Giving the Thief the ability to steal items also means a lot of work for the game developers., as every creature in the game needs its own special stolen loot table. Designer Jon Peters explains the team's approach to tackling the problem of sticky fingers.
"We came up with a lot of items that would fit in a lot of creatures," he says. "If the enemy is a bird, it'll likely drop feathers, for instance." Placing enemies into categories gives designers time to create all sorts of diabolical stolen goodies without being overwhelmed.
Roll for Initiative
Most classes in Guild Wars 2 rely on two types of power: Energy, a long-term measure of power; and Recharge, a short-term timer that dictates when the next special attack can be launched. Thieves replace Recharge with Initiative.
We came up with a lot of items that would fit in a lot of creatures.
Peters tells me that Initiative was initially designed for the game's heavily armored Guardian class, but once it was created the team realized it was perfect for the Thief class. Here's how it works.
Instead of waiting for Recharge, every Thieve has an Initiative meter consisting of ten points. Each special ability in the Thief's arsenal costs a set number of points. Once used, these points recharge at a rate of one per second.
It's a system that makes the Thief a very complex and strategic class to play. Do you blow all of your Initiative points at once in a massive display of deadly acrobatics, hoping to fell your foe in one fell swoop? Or do you start off firing double pistols, move in with the Leaping Death Blossom, strike again with your daggers, and then use your last initiative points to cloak? Stealth in Guild Wars 2 runs on a timer, which would allow you a few precious seconds of Initiative recharge before the enemy uncovers you again.
The wise Thief player will know when to retreat and recharge.
"It's like rhythm and math," says lead designer Eric Flannum. "We wanted to design it in such a way that was really easy for people to grasp and understand."
The system has a very modal feel to it. Players will be able to mix and match skills, creating their own combos.
Or maybe they won't.
Despite the intention of making the class as easy-to-understand as possible, the team believes that many first-time Thieves will find themselves dying horribly. Players are used to going toe-to-toe with monsters, and the Thief is built around hopping in-and-out of combat. If you don't know when to back off, you're going to die.
They might also have trouble seeing how the Thief fits into Guild Wars 2's system of making sure each class can fit into any role, from damage to support to tanking.
"We're making sure he fits in different ways," says Peters.
The Thief might not be able to tank a creature in the traditional sense, but he can peel a monster away from the group and keep it occupied, or use caltrops to slow a group on incoming enemies. The helpful group buffs obtained by stole items slides him into the support role, while a well-managed Thief should be able to handle doing damage quite readily. They can dictate the pace of battle in Guild Wars 2 like no other.

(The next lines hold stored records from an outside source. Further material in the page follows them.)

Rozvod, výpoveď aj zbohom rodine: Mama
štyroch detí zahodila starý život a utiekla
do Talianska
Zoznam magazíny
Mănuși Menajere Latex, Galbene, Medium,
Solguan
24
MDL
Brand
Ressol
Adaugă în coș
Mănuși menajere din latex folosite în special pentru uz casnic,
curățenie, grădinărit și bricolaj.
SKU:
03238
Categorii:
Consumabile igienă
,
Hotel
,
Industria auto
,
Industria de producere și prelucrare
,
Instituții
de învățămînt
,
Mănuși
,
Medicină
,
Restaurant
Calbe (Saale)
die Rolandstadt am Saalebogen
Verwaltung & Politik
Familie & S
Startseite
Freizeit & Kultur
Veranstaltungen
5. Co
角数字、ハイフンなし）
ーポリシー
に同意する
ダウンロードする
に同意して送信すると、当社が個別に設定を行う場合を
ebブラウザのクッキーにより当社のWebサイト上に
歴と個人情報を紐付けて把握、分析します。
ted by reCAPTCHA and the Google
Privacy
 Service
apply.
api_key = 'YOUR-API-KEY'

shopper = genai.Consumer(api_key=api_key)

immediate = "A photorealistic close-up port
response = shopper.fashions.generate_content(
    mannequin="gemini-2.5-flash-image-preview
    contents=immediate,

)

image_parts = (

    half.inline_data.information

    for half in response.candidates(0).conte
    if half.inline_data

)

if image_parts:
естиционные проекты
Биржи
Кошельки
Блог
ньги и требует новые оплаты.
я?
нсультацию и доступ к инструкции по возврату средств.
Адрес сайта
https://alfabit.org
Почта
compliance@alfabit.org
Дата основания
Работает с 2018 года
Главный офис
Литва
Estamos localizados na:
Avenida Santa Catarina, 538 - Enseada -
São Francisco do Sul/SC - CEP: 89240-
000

The Thief is a unique and complicated class, and it won't be the last.
"We've gone from the most basic professions and gone into the stranger ones; the ones that break our rules," says Eric Flannum. "We've got two more unannounced, and those are quite different in the way that they play."
So When Can We Play?
Visitors to PAX East in Boston this weekend will be able to play starting today, with a new demo build of the game giving players access to both the Thief and the Guardian, as well as the starting zone of the giant, boisterous Norn race.
As for the game's release, ArenaNet is planning to get closed alpha and beta tests running in 2011. Whether or not we'll see the full game launched is still up in the air.
"We don't even known when we're ever going to be ready," says Flannum. "We never know when we're going to get thrown a curve ball, so it's really hard to say."